### [課題指示]
伊吹山イヌワシ観察会についての本文を、末尾の文の直後から書き継いでください。

### [本文抜粋]
□ □ □ □ □

第4回伊吹山イヌワシ観察会 参加募集終了

「第4回伊吹山イヌワシ観察会」はたくさんの皆さんの参加申し込みをいただき定員となりました。
募集を終了します。
行き違いで申込みされた方には申し訳ありません。
参加受け付けについてはメールで返信させていただきます。

次回は7月14日を予定しています。

第4回伊吹山イヌワシ観察会のお知らせ

「第4回伊吹山のイヌワシ観察会」を2024年5月12日(日)に開催します。
眩いばかりの新緑に包まれた伊吹山で孵化後1ヶ月の雛を育てるイヌワシペアの行動を観察します。
巣へ獲物を運ぶ姿を観察できるかもしれません。
周辺にはツキノワグマやニホンジカ、カモシカなどが生息し、様々な野生動物を探索します。
渡来した夏鳥の賑やかな囀りにも注目。

観察会は1〜2ヶ月に1回実施する予定です。
次回は2024年7月14日(日)を予定しています。

第4回伊吹山イヌワシ観察会案内
イヌワシ観察会案内

参加申込書
第4回イヌワシ観察会参加申込書

第1回伊吹山イヌワシ観察会の開催

イヌワシ子育てライブで大空を舞うことができなかったニーナ。その両親であるイヌワシペアを観察する企画です。現地での観察で、イヌワシの暮らしや自然環境について肌で感じてもらうことができたと思います。

バスで伊吹山ドライブウェイを登っていく

9:30、強風と霧の中で、耐えることからイヌワシ観察が始まりました。徐々に霧の合間から山並みが姿を現し、やがて視界が開けてきました。今日の観察会でイヌワシの第1発見者に贈る「ファーストディスカバリー賞」をかけて皆が真剣にイヌワシを探します。

霧と強風の中で、イヌワシの出現を待つ

双眼鏡の基本的な使い方を説明する

11:15、「あっ、あれは何」との声にスタッフがすぐに双眼鏡に捉えて、イヌワシであることを確認しました。谷間を飛行し、小さな尾根の裏に消えた。一瞬の動きで、この時イヌワシを見たのは2人だけでした。

□ □ □ □ □

### [データ抜粋]
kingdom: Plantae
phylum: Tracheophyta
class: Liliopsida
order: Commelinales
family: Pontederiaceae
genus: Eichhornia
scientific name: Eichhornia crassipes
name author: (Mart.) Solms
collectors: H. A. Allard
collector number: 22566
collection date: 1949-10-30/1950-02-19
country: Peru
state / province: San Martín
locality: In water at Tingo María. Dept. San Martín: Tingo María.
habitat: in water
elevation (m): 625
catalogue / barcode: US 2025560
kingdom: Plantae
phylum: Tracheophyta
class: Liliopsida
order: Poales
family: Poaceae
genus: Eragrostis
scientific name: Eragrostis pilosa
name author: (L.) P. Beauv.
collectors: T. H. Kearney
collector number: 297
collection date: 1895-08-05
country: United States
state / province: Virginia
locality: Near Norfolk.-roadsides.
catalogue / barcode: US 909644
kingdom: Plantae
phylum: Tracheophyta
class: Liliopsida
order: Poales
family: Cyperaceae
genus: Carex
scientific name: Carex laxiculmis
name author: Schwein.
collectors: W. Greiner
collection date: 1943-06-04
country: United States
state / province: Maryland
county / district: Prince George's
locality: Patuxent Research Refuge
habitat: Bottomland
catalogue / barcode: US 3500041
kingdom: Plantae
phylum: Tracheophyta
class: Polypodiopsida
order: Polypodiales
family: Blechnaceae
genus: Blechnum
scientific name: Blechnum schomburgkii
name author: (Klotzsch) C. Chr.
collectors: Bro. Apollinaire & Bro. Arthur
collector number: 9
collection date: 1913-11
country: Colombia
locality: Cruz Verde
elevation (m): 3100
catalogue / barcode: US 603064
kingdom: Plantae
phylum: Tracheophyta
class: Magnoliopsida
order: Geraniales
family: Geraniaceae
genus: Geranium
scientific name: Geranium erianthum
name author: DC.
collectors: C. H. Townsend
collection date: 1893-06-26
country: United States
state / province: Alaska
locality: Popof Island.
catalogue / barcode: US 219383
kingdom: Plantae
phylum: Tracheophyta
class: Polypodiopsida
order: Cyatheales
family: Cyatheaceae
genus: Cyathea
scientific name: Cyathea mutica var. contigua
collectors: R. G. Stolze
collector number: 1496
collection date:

□ □ □ □ □

### [解答例]
11:24、尾根裏に消えたイヌワシが上昇してきたのを発見。ゆっくりと飛行して霧の中に入って見えなくなった。この時のイヌワシはほとんど皆が観察できた。
11:59、岩場に止まっているペアを確認。遠いがスコープでペアの様子を見ることができた。

岩場に止まるペアを発見

昼になってもペアで止まっているので、目を離して昼食に行くことができない。12:40になってようやく昼食に山頂駐車場の食堂へとバスが出発した。弁当持参組は観察地でワシを見ながら弁当を食べる。
食べ終わってまもなく、強い風と雨が降り出した。避難するバスはここにはない。カッパを着て耐える人、僕は強風に傘がおしゃかになりそうになりながらも傘をさして何とか凌いだ。
雨が止んですぐにバスは戻ってきた。皆でまだ止まっているイヌワシを観察。風雨に耐えた人たちは、寒さを克服した。もうそれほど寒いとは思わなくなったらしい。標高1,000mの山で、初めてのイヌワシ観察の方が多い中で、これほど忍耐強く観察してもらえるとは思っていなかったので、僕はそのことに感動した。これもニーナの威力です。
参加者の皆さんには自然の厳しさと、そこで暮らす野生動物の大変さを身をもって感じてもらえたと思います。

イヌワシを観察する

その後もイヌワシペアは出現し、獲物を探しての飛行や急降下する姿などを観察することができました。
15:45、名残惜しい気持ちの中、遠くの木に止まっているイヌワシに見送られながらバスで伊吹山を下山しました。

第1発見者の近藤さん

ファーストディスカバリー賞

この日のイヌワシの行動の映像を、参加者のKaoruさんが撮影してYouTubeに映像をアップされているのでご覧ください。「伊吹山イヌワシ観察会-2023-10-15」で検索してください。

第2回伊吹山イヌワシ観察会案内

第2回伊吹山イヌワシ観察会のお知らせ

イヌワシ観察会、天気になあれ

10月15日の「伊吹山イヌワシ観察会」、天気予報が少し危うくなってきた。
少し雨マークが表示された。天気がいい方に転ぶことを期待したい。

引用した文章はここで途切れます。